[Dataset entries]
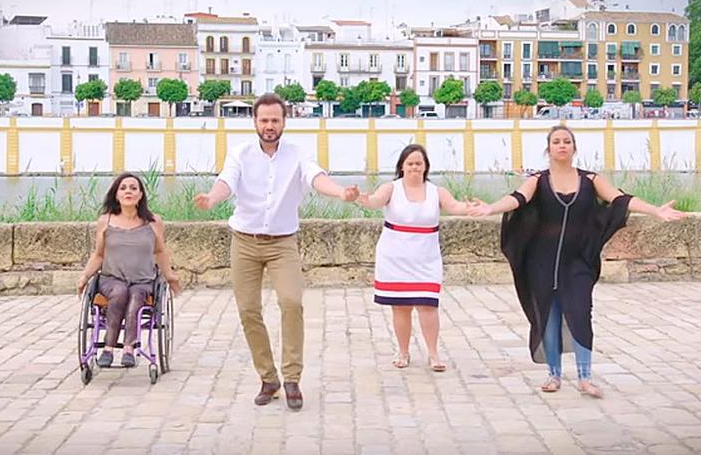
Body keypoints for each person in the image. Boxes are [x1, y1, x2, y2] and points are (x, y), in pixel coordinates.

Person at [468, 125, 685, 398]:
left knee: (581, 312)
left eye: (567, 141)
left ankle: (585, 377)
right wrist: (490, 208)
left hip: (578, 262)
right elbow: (517, 199)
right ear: (549, 148)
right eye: (557, 141)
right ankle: (554, 375)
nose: (562, 145)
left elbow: (621, 199)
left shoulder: (590, 179)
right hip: (541, 262)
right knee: (549, 316)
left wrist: (655, 210)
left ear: (574, 147)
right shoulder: (538, 180)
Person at [193, 93, 359, 410]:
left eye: (275, 120)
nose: (269, 126)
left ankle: (292, 377)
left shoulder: (298, 153)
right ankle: (268, 378)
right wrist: (212, 199)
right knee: (248, 310)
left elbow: (316, 177)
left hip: (283, 243)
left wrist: (341, 192)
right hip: (244, 241)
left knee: (292, 302)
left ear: (284, 121)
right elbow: (226, 181)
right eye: (264, 120)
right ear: (255, 121)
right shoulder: (240, 153)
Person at [357, 144, 475, 371]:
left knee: (427, 305)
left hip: (426, 257)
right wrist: (361, 198)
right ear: (402, 166)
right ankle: (403, 351)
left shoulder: (436, 191)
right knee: (401, 307)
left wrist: (470, 207)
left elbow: (454, 206)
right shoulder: (391, 188)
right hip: (395, 256)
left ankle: (433, 354)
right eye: (410, 163)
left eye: (418, 163)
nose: (414, 167)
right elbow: (374, 201)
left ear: (425, 167)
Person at [77, 173, 182, 368]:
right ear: (116, 195)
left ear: (140, 195)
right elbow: (99, 255)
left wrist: (171, 277)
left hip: (143, 281)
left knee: (136, 296)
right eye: (123, 188)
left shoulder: (154, 222)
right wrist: (84, 277)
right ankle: (108, 348)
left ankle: (129, 348)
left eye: (133, 188)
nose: (128, 191)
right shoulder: (105, 221)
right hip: (111, 279)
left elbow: (160, 252)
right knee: (120, 292)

ABOUT THIS EXERCISE:
Extract from the records above the lines from the one containing "left wrist: (655, 210)" to the one containing "left ankle: (433, 354)", both lines included, exactly as they appear and with nothing else.

RESPONSE TO THIS TASK:
left wrist: (655, 210)
left ear: (574, 147)
right shoulder: (538, 180)
Person at [193, 93, 359, 410]:
left eye: (275, 120)
nose: (269, 126)
left ankle: (292, 377)
left shoulder: (298, 153)
right ankle: (268, 378)
right wrist: (212, 199)
right knee: (248, 310)
left elbow: (316, 177)
left hip: (283, 243)
left wrist: (341, 192)
right hip: (244, 241)
left knee: (292, 302)
left ear: (284, 121)
right elbow: (226, 181)
right eye: (264, 120)
right ear: (255, 121)
right shoulder: (240, 153)
Person at [357, 144, 475, 371]:
left knee: (427, 305)
left hip: (426, 257)
right wrist: (361, 198)
right ear: (402, 166)
right ankle: (403, 351)
left shoulder: (436, 191)
right knee: (401, 307)
left wrist: (470, 207)
left elbow: (454, 206)
right shoulder: (391, 188)
right hip: (395, 256)
left ankle: (433, 354)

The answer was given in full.